The U.S. still faces a severe inflation problem. Although the Federal Reserve has raised rates by nearly 400 basis points this year, inflation remains high. Even though the CPI increased by 7.7% year-on-year in October, and the core CPI increased by 6.3%, showing a decrease in inflation, the inflation rates for the current and next year will record 6.2% and 6.8%, respectively, and will continue to be higher than the Federal Reserve's 2% target range for a long period. The Federal Reserve also expects that it will only slow down the pace of rate hikes later, rather than stopping the rate hike altogether.The persistently high inflation not only causes global distress but also brings shocks to the capital market, with the market value of large U.S. technology stocks continuously shrinking!

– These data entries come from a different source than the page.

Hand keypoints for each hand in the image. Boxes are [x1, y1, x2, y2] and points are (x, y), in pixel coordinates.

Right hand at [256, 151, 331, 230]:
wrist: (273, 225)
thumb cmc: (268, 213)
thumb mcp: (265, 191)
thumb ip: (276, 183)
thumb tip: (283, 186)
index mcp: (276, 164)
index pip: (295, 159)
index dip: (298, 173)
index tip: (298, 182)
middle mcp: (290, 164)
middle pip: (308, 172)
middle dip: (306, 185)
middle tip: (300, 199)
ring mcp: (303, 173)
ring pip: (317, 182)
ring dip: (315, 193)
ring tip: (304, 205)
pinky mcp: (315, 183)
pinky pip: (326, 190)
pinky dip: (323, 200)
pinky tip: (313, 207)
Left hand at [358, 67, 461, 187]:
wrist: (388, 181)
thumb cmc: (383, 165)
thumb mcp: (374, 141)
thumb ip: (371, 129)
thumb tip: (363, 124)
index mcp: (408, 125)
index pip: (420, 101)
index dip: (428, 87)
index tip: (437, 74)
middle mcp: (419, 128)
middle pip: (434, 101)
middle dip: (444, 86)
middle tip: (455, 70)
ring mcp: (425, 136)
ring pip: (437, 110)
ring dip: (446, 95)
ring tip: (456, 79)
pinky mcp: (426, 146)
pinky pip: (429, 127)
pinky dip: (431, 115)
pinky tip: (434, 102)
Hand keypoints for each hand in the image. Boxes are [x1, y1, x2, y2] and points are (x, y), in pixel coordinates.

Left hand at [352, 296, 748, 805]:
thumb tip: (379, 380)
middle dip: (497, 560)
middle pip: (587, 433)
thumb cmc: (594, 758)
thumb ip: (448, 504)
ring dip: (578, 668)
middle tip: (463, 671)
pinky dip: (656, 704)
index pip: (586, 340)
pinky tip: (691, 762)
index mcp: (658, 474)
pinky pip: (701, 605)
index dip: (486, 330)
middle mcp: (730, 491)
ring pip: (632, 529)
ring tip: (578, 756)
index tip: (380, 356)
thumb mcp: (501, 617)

At the same time, against the backdrop of an economic downturn, layoffs in the United States continue unabated, from the internet to Silicon Valley, and then to Wall Street, layoffs have become the norm. Of course, we also have downward capital markets and layoffs in our country, which is a situation that all will face under an economic downturn!

The difference is that our economic expectations will be positive, and our renminbi is gradually moving towards internationalization, which is the big trend of the future!

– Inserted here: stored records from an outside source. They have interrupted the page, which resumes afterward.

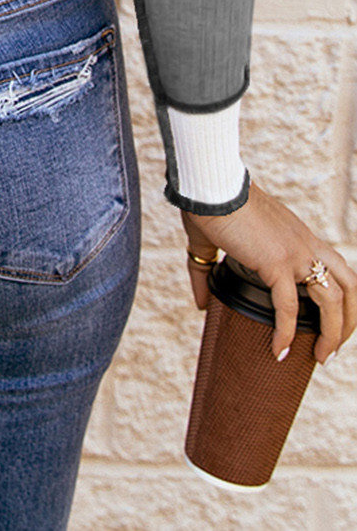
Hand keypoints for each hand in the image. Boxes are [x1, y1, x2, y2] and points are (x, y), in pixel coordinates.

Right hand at [181, 178, 356, 365]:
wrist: (208, 187)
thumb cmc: (209, 204)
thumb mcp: (211, 242)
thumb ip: (205, 272)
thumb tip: (200, 304)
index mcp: (298, 236)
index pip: (335, 267)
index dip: (338, 297)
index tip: (326, 322)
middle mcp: (305, 244)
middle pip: (350, 284)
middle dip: (349, 320)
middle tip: (332, 346)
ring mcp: (295, 253)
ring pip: (334, 299)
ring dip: (334, 332)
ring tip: (320, 356)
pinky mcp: (276, 263)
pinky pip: (289, 308)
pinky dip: (287, 333)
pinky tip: (279, 350)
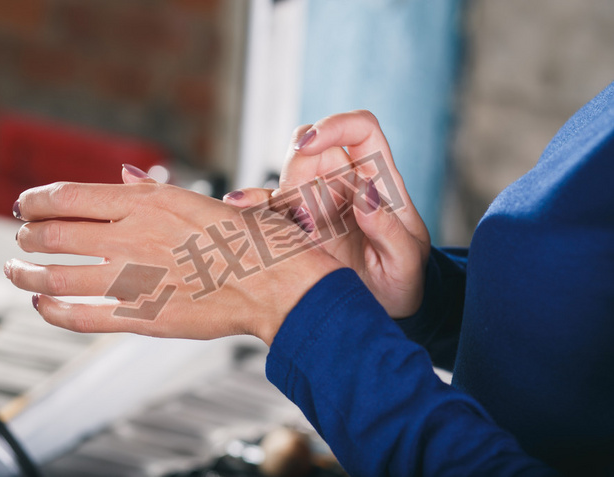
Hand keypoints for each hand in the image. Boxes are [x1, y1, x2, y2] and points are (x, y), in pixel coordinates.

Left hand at [5, 170, 341, 344]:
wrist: (282, 285)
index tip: (24, 204)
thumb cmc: (254, 240)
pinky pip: (81, 317)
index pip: (69, 195)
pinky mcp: (143, 318)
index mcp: (149, 202)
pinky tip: (41, 308)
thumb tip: (122, 175)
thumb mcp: (205, 199)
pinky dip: (52, 312)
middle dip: (28, 235)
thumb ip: (155, 190)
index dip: (36, 199)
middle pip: (54, 234)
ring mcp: (135, 280)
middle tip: (21, 238)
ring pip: (56, 278)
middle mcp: (133, 237)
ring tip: (14, 272)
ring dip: (26, 274)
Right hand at [223, 110, 429, 317]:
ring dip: (276, 191)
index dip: (335, 125)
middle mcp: (346, 186)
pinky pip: (270, 209)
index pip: (360, 130)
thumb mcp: (407, 260)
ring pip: (288, 177)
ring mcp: (319, 206)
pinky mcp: (299, 229)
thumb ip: (388, 228)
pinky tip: (236, 208)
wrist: (387, 312)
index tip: (310, 143)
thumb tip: (365, 192)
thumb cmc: (405, 281)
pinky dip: (251, 206)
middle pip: (314, 148)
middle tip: (301, 208)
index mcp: (380, 181)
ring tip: (279, 222)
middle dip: (299, 164)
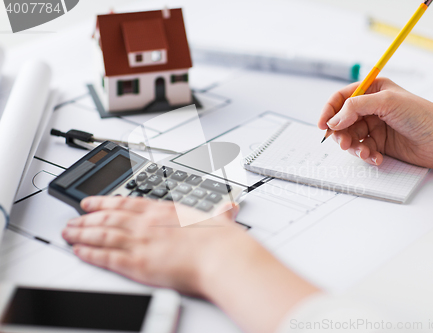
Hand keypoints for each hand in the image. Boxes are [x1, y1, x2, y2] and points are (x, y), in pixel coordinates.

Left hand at [62, 196, 242, 295]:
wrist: (221, 256)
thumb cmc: (220, 240)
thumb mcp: (220, 219)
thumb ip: (220, 214)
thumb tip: (229, 209)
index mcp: (164, 210)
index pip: (126, 203)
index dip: (104, 202)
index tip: (91, 202)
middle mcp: (148, 223)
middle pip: (109, 218)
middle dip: (87, 219)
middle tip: (73, 220)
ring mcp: (141, 242)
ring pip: (102, 234)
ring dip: (82, 234)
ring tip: (69, 233)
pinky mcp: (138, 263)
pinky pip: (107, 257)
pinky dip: (90, 254)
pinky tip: (80, 251)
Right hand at [318, 78, 432, 168]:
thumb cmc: (422, 115)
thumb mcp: (387, 102)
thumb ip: (356, 107)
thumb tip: (334, 119)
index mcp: (372, 90)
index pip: (341, 98)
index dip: (329, 111)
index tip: (323, 125)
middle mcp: (371, 108)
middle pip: (342, 120)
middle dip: (341, 133)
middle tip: (344, 143)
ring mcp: (375, 126)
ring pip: (350, 137)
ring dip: (354, 147)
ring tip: (365, 152)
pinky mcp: (379, 143)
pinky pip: (362, 149)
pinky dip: (366, 155)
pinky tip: (376, 157)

In fact, we can also see that we have the advantage of domestic and international markets, which can prevent the economy from hard landing under the background of rampant epidemics. Moreover, in previous articles, we analyzed that compared with consumption and investment, our trade has not been greatly affected, which is still under the background of the United States' comprehensive blockade, which is our advantage!

Overall, once the epidemic improves and epidemic prevention policies shift, our recovery process will accelerate, but the United States may not necessarily!